== What this task involves ==
Copy the lines exactly, from the first one through the line that contains "left knee: (927, 642, 2)", and leave out the pictures.

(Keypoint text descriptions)
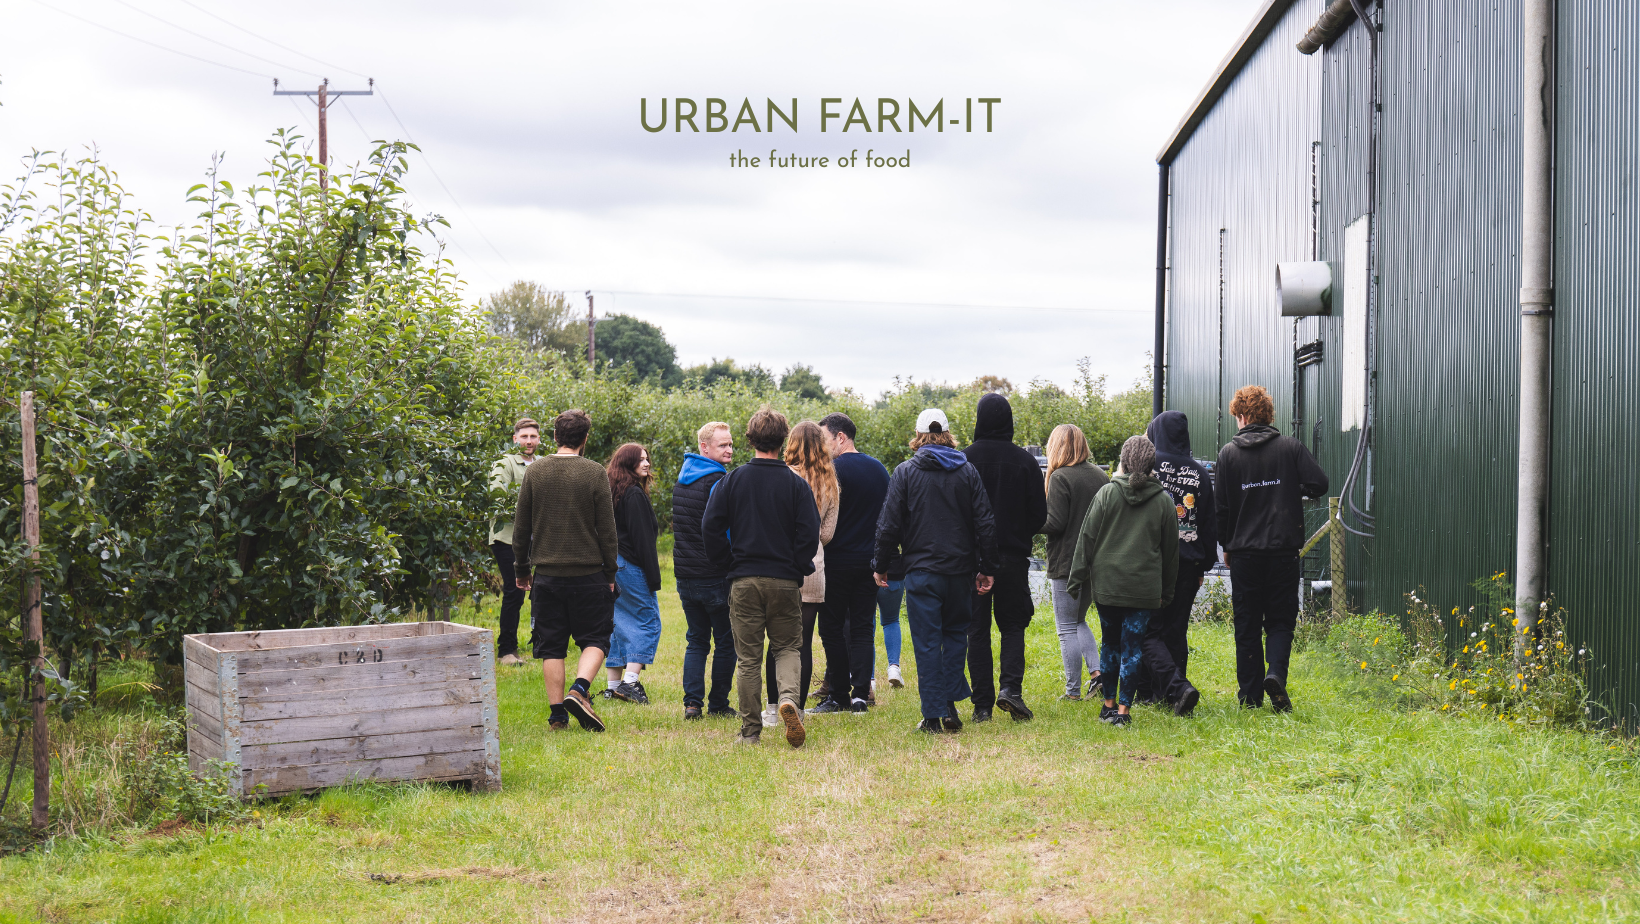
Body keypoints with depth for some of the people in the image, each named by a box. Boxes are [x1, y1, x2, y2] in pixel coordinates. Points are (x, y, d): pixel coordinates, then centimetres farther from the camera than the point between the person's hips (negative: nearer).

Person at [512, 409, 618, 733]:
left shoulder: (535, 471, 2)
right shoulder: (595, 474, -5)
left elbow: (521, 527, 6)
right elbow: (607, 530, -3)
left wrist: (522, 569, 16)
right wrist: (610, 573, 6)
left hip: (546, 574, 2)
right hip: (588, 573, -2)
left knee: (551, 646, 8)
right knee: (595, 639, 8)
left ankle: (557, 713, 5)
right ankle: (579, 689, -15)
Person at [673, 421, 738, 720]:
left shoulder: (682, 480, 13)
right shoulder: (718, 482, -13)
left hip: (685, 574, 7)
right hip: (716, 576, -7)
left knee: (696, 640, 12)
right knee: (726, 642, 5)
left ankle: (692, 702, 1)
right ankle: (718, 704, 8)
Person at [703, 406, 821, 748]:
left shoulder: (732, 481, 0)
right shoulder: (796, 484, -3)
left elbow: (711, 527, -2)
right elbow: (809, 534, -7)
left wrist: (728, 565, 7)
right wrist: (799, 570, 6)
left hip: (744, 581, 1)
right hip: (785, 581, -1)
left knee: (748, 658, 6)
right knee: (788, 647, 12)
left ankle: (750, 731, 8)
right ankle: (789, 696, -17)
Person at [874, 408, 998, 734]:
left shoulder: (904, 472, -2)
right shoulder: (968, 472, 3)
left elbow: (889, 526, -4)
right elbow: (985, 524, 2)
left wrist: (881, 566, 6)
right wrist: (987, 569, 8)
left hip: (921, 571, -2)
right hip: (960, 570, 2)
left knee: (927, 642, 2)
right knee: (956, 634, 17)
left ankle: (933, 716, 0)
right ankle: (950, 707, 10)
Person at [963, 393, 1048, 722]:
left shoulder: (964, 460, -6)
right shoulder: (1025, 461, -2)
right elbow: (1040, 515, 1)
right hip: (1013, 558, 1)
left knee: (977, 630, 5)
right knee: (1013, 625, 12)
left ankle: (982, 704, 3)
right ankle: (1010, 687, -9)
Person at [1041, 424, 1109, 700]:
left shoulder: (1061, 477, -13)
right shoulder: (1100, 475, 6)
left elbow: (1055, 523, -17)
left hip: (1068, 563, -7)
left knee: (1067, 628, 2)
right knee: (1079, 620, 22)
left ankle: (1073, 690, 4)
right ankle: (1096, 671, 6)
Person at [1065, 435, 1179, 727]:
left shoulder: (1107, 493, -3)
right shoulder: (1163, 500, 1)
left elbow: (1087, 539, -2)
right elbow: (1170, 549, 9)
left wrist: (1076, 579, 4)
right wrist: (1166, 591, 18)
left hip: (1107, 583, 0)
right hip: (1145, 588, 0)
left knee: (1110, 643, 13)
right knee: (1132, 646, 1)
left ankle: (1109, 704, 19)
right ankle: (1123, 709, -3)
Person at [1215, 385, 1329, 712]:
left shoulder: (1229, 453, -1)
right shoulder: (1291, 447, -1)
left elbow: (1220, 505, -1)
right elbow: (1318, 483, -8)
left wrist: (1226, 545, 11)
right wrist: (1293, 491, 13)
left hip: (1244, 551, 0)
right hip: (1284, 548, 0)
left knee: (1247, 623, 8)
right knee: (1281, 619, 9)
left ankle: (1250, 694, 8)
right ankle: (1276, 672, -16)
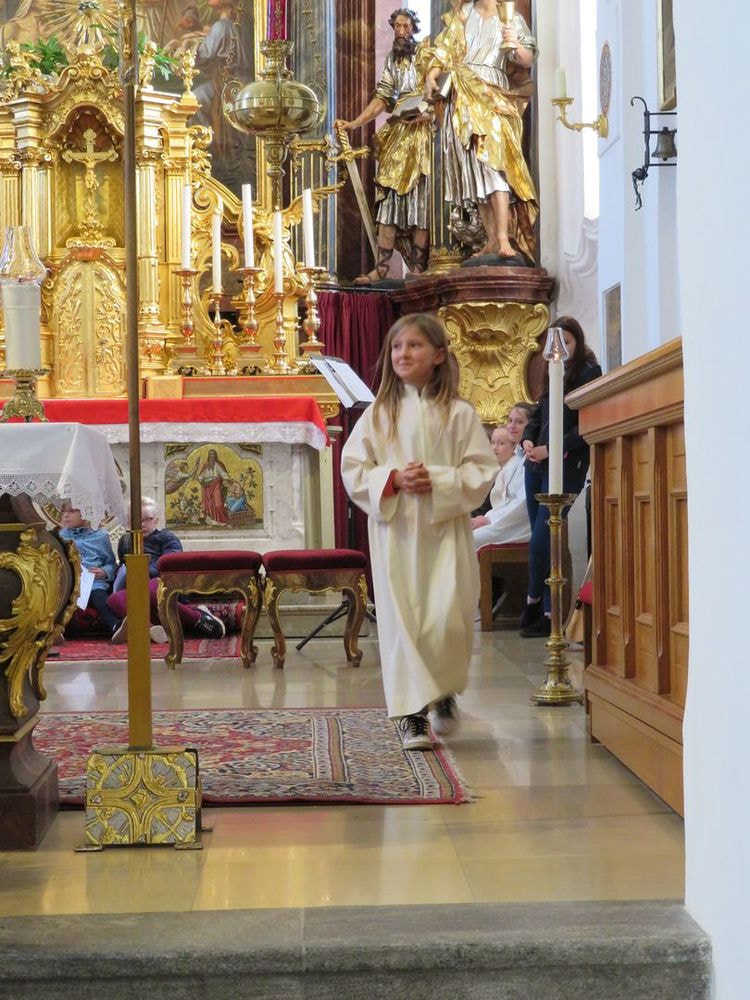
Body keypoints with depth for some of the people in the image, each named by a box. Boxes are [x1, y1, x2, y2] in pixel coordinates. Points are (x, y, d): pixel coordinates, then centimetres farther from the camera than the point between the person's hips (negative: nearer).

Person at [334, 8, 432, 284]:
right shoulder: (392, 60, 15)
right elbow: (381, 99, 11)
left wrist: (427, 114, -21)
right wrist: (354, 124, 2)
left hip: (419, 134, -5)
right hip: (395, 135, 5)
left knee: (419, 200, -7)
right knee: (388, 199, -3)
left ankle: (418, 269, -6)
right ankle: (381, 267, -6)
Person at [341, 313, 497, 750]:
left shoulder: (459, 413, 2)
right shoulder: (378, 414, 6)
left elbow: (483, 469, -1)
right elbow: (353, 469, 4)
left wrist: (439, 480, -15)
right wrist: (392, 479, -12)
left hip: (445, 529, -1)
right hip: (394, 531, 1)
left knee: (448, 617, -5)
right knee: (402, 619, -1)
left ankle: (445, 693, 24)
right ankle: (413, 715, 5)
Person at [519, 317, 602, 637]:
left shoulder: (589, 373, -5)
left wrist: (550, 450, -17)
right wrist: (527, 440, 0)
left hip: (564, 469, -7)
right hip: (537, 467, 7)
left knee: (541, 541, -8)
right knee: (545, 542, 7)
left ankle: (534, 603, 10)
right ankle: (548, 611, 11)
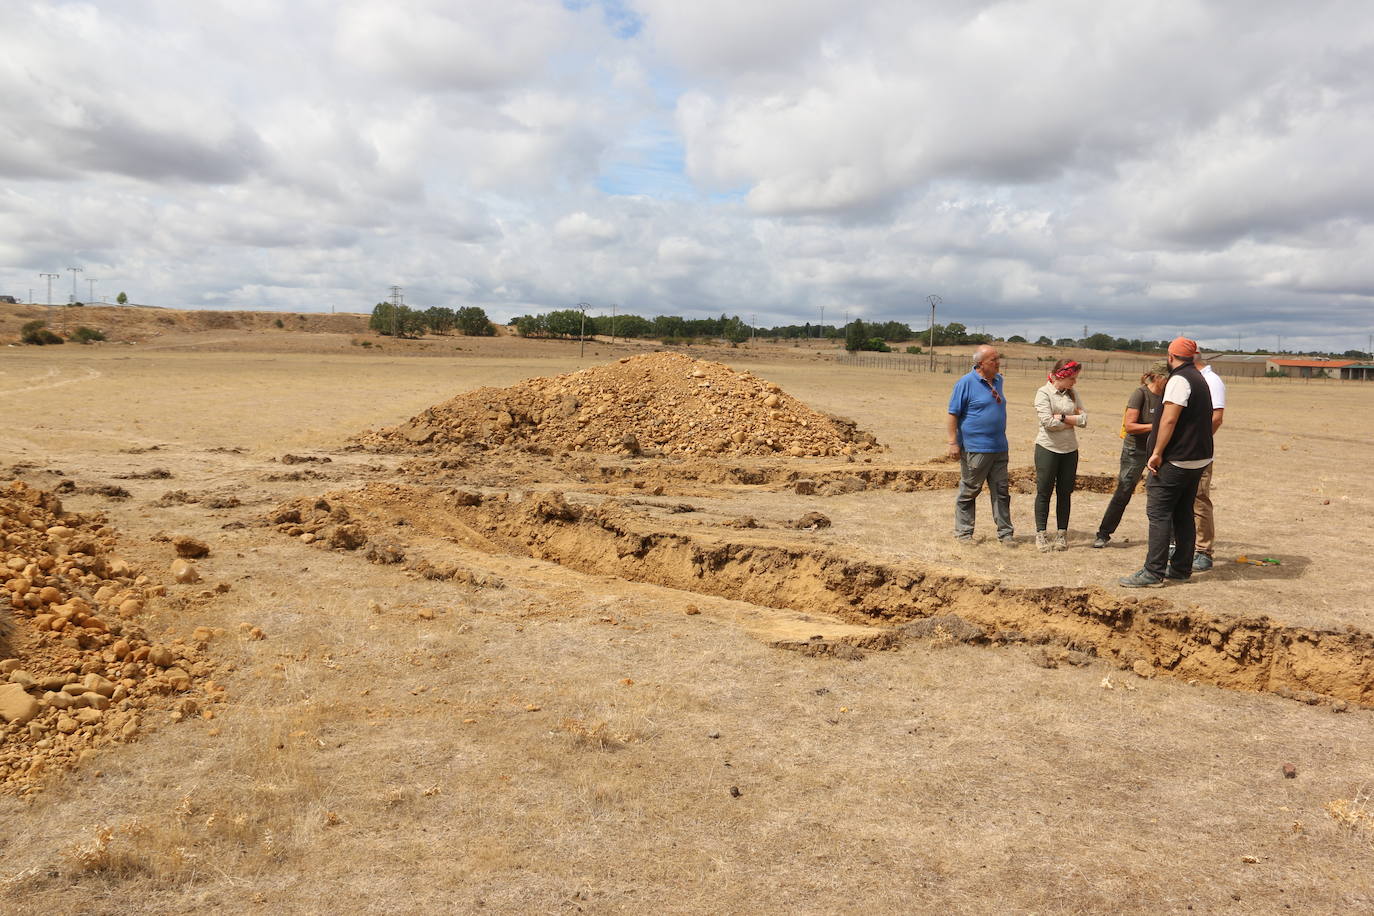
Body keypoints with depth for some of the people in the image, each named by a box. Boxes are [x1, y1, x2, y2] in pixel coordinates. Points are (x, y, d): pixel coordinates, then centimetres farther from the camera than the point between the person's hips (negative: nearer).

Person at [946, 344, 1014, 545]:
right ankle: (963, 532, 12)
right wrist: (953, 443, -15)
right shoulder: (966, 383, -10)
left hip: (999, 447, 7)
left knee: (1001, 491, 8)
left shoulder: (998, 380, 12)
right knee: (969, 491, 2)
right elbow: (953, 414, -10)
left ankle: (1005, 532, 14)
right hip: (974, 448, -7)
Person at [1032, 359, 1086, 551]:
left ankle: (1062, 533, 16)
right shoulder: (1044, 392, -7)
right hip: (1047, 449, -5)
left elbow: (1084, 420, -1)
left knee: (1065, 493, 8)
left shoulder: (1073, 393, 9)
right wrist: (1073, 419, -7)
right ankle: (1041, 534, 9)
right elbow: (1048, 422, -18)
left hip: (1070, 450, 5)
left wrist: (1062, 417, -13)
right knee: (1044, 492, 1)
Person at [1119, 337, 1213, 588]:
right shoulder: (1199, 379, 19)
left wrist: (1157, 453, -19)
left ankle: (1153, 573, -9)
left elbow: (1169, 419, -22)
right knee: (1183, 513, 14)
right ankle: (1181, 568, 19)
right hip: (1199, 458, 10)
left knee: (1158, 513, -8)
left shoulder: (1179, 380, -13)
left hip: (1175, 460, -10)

== Response area ==
Body keypoints with depth for some of the people in the image, each named by a box. Boxes are [x1, y1, x2, y2] in pixel coordinates. Points are (x, y, d): pixel coordinates, then centimetres farther from the camera than the point between the person's hips (negative: nearer).

Person at [512, 409, 618, 733]:
left shoulder: (535, 471, 2)
right shoulder: (595, 474, -5)
left elbow: (521, 527, 6)
right elbow: (607, 530, -3)
left wrist: (522, 569, 16)
right wrist: (610, 573, 6)
left hip: (546, 574, 2)
right hip: (588, 573, -2)
left knee: (551, 646, 8)
right knee: (595, 639, 8)
left ankle: (557, 713, 5)
right ankle: (579, 689, -15)
Person at [673, 421, 738, 720]:
left shoulder: (682, 480, 13)
right shoulder: (718, 482, -13)
left hip: (685, 574, 7)
right hip: (716, 576, -7)
left knee: (696, 640, 12)
right knee: (726, 642, 5)
left ankle: (692, 702, 1)
right ankle: (718, 704, 8)
Person at [703, 406, 821, 748]:
left shoulder: (732, 481, 0)
right shoulder: (796, 484, -3)
left elbow: (711, 527, -2)
right elbow: (809, 534, -7)
left wrist: (728, 565, 7)
right wrist: (799, 570, 6)
left hip: (744, 581, 1)
right hip: (785, 581, -1)
left knee: (748, 658, 6)
right knee: (788, 647, 12)
left ankle: (750, 731, 8)
right ankle: (789, 696, -17)
Person at [874, 408, 998, 734]:
left shoulder: (904, 472, -2)
right shoulder: (968, 472, 3)
left elbow: (889, 526, -4)
right elbow: (985, 524, 2)
left wrist: (881, 566, 6)
right wrist: (987, 569, 8)
left hip: (921, 571, -2)
right hip: (960, 570, 2)
left knee: (927, 642, 2)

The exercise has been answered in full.